Forscher sagen stabilen Aufschwung voraus
Die deutsche Wirtschaft soll noch bis mindestens 2020 weiter wachsen. Der Arbeitsmarkt boomt.
BERLIN (rtr) Dauerboom, Beschäftigungshoch, Rekordüberschüsse: Die Forschungsinstitute sehen die deutsche Konjunktur weiter auf Kurs. Das Wirtschaftswachstum dürfte sich 2018, 2019 und 2020 jeweils zwischen 1,7 und 2,0 Prozent bewegen, wie das Münchner Ifo-Institut, das Berliner DIW, das Kieler IfW und das IWH aus Halle in neuen Prognosen mitteilten. Damit würde Europas größte Volkswirtschaft ihren 2010 begonnenen Aufwärtstrend fortsetzen.

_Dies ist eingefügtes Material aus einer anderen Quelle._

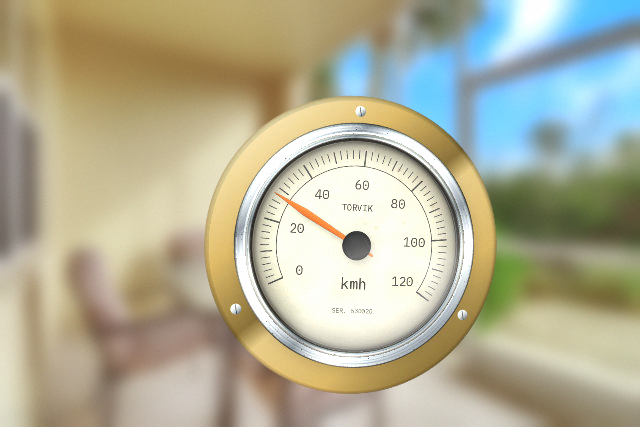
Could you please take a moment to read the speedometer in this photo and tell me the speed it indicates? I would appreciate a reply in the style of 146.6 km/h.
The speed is 28 km/h
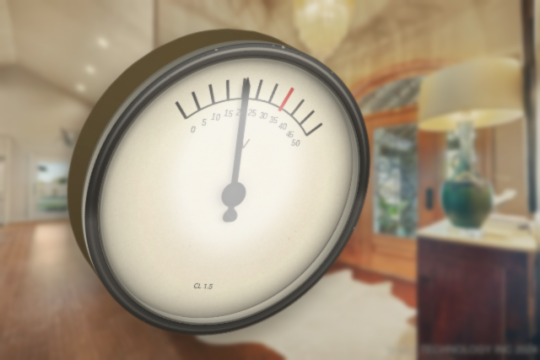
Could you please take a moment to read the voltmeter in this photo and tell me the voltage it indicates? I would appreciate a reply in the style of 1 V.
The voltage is 20 V
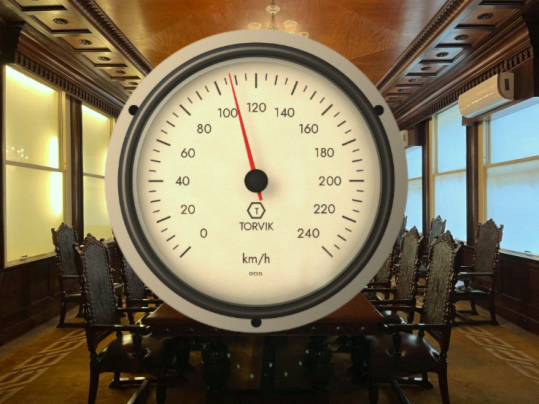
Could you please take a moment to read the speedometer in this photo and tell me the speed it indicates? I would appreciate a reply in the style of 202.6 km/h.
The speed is 107.5 km/h
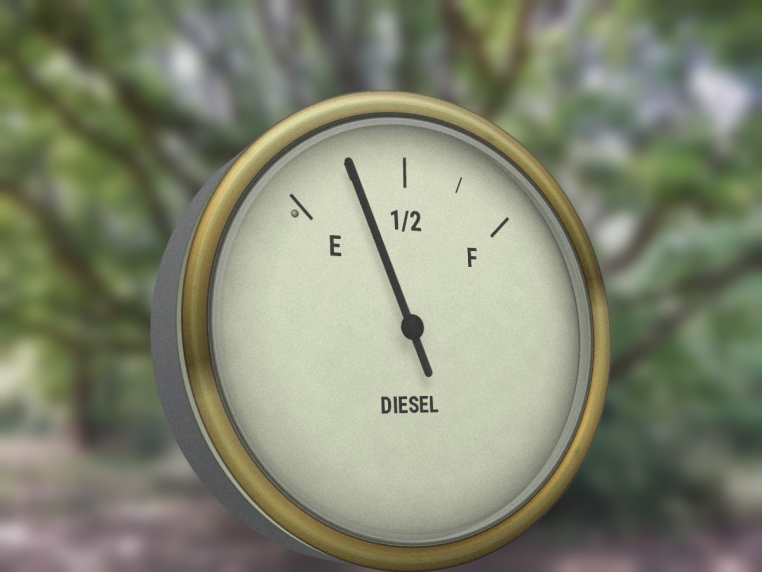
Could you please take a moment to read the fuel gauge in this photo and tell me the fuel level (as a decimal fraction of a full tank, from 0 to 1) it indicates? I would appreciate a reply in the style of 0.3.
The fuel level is 0.25
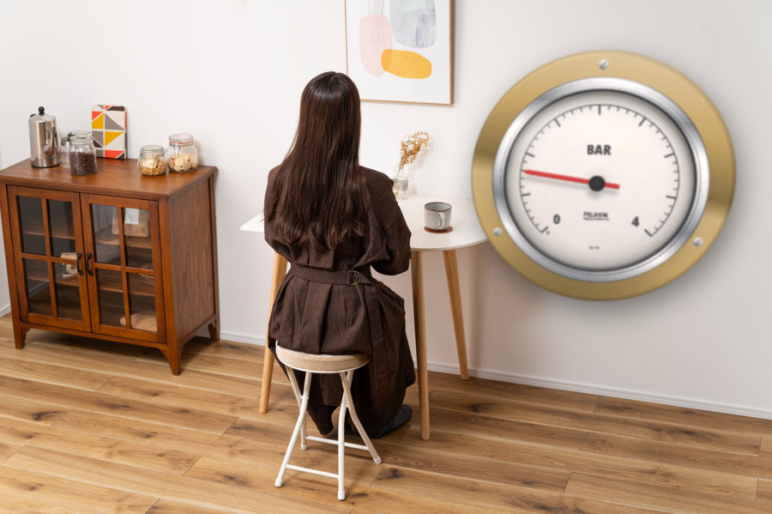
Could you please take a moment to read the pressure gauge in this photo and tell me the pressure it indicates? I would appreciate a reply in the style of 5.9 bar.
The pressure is 0.8 bar
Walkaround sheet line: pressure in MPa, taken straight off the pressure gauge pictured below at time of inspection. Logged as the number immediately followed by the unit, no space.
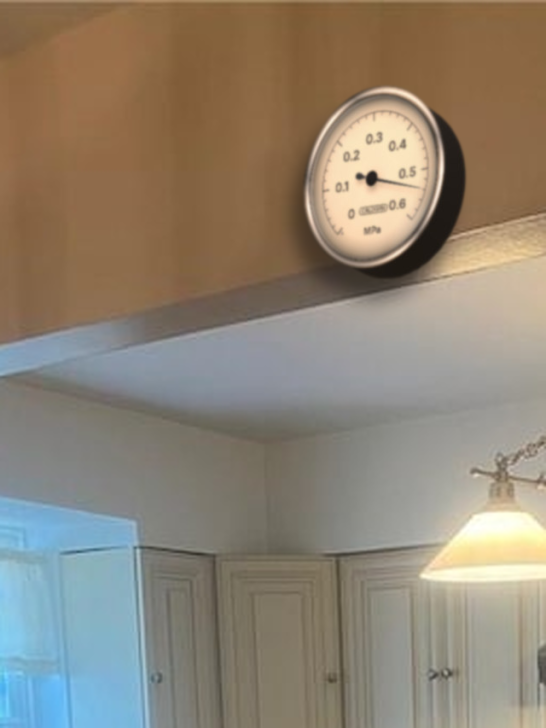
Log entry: 0.54MPa
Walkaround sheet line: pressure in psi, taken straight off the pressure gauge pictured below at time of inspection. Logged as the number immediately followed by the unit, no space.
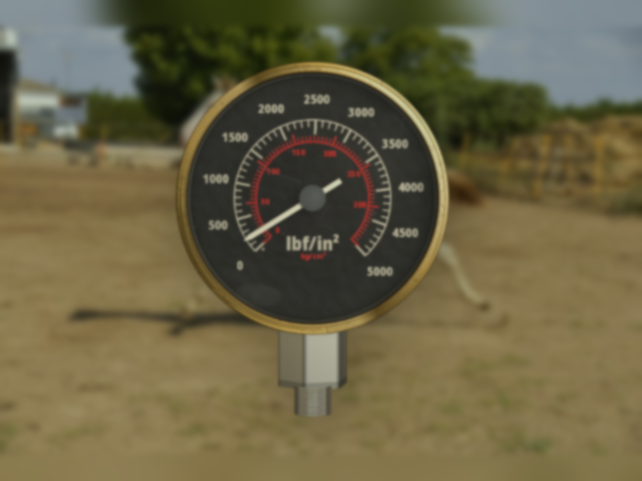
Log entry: 200psi
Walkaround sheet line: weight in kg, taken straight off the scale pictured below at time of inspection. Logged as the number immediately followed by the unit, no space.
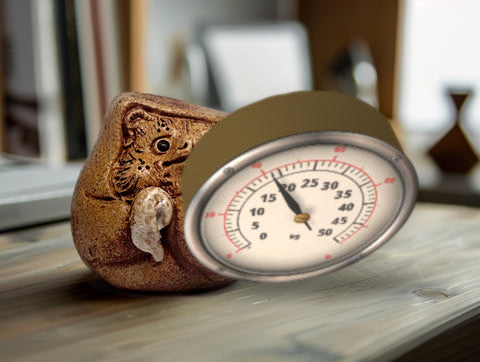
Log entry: 19kg
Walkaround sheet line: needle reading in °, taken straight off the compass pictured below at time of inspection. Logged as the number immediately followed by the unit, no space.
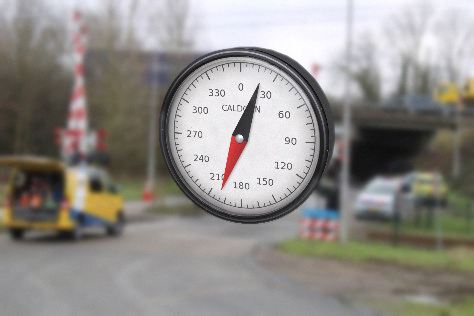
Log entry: 200°
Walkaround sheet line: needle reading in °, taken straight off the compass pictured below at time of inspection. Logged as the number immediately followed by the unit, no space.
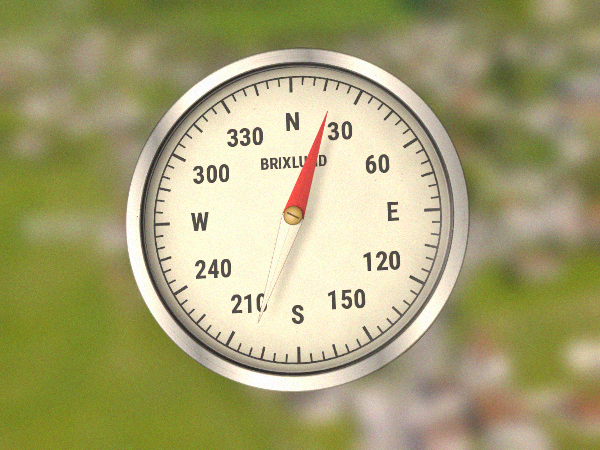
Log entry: 20°
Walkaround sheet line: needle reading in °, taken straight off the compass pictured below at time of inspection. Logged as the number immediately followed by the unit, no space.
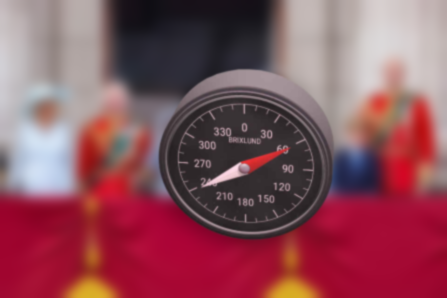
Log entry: 60°
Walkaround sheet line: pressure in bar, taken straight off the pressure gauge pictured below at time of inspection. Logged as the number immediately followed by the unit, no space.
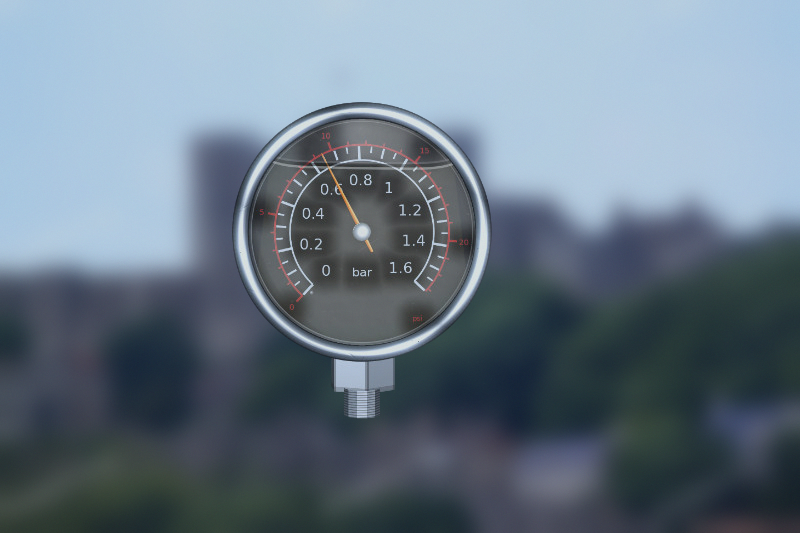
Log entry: 0.65bar
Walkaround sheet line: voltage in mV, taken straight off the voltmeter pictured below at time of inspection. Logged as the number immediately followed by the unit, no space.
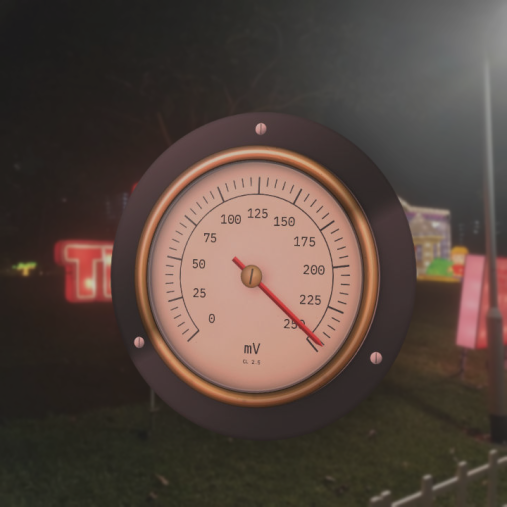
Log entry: 245mV
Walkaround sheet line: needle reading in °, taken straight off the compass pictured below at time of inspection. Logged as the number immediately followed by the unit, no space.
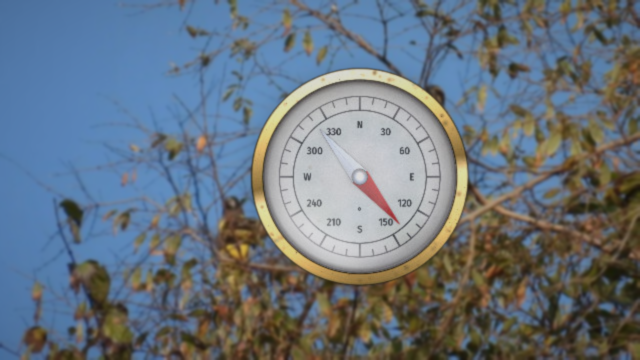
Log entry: 140°
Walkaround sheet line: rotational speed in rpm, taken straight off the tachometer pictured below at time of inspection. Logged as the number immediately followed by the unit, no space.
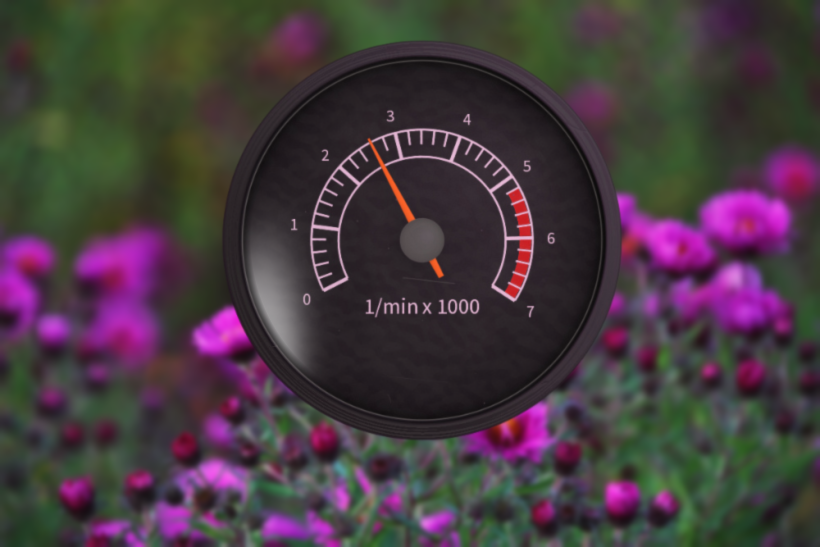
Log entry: 2600rpm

„Wir haben es mit einer starken Konjunktur zu tun“, sagte Ifo-Experte Timo Wollmershäuser. „Sie wird in diesem und im kommenden Jahr maßgeblich vom privaten Konsum getragen, der von steigender Beschäftigung und kräftigen Einkommenszuwächsen profitiert.“Das IfW geht davon aus, dass der private Konsum im nächsten Jahr um 2,2 Prozent zulegen wird, so deutlich wie seit zwei Jahrzehnten nicht mehr. Die Zahl der Beschäftigten wird laut DIW 2020 um rund 1,1 Millionen höher liegen als 2017. Gleichzeitig wird ein Rückgang der Arbeitslosen um 430.000 auf 2,1 Millionen vorausgesagt.
Allerdings ist nicht alles Gold, was glänzt, mahnen die Ökonomen der Forschungsinstitute. „Die Unternehmen investieren vorerst nur zögerlich – unter anderem, weil ihre Absatzerwartungen auch angesichts der handelspolitischen Konflikte getrübt sind“, sagte DIW-Konjunkturchef Claus Michelsen. Der Welthandel hat dem IWH zufolge wegen des zunehmenden Protektionismus, der sich beispielsweise in den von den USA erhobenen Strafzöllen gegen chinesische Produkte und europäisches Stahl äußert, seit Jahresbeginn kaum noch zugelegt.
Die Handelskonflikte gelten aber nicht als alleinige Risikofaktoren für die exportabhängige deutsche Wirtschaft. „Hinzu kommen die Möglichkeit eines ungeordneten Austritts Großbritanniens aus der EU im Frühjahr 2019 sowie das Risiko eines weiteren Verlusts an Vertrauen der Finanzmärkte in die Solvenz des italienischen Staates, falls die Regierung Italiens ihre Vorhaben in großem Stil umsetzen sollte“, warnte IWH-Vize Oliver Holtemöller.
„Es mehren sich die Zeichen, dass die deutsche Wirtschaft in die Spätphase des Aufschwungs eintritt“, sagt IfW-Experte Stefan Kooths. Engpässe bei Arbeitskräften und Vorleistungen zeigten dies. Die Bauwirtschaft hat den höchsten Preisanstieg seit 25 Jahren.
Vom Boom profitieren die öffentlichen Haushalte. Für dieses Jahr erwartet etwa das DIW einen Rekordüberschuss von 60 Milliarden Euro, ähnlich geht es weiter. „Das sollte jedoch nicht vergeudet, sondern bedacht in die Zukunft investiert werden“, forderte DIW-Präsident Marcel Fratzscher. Bei Forschung, Bildung, Verkehr und Digitalisierung gebe es Handlungsbedarf.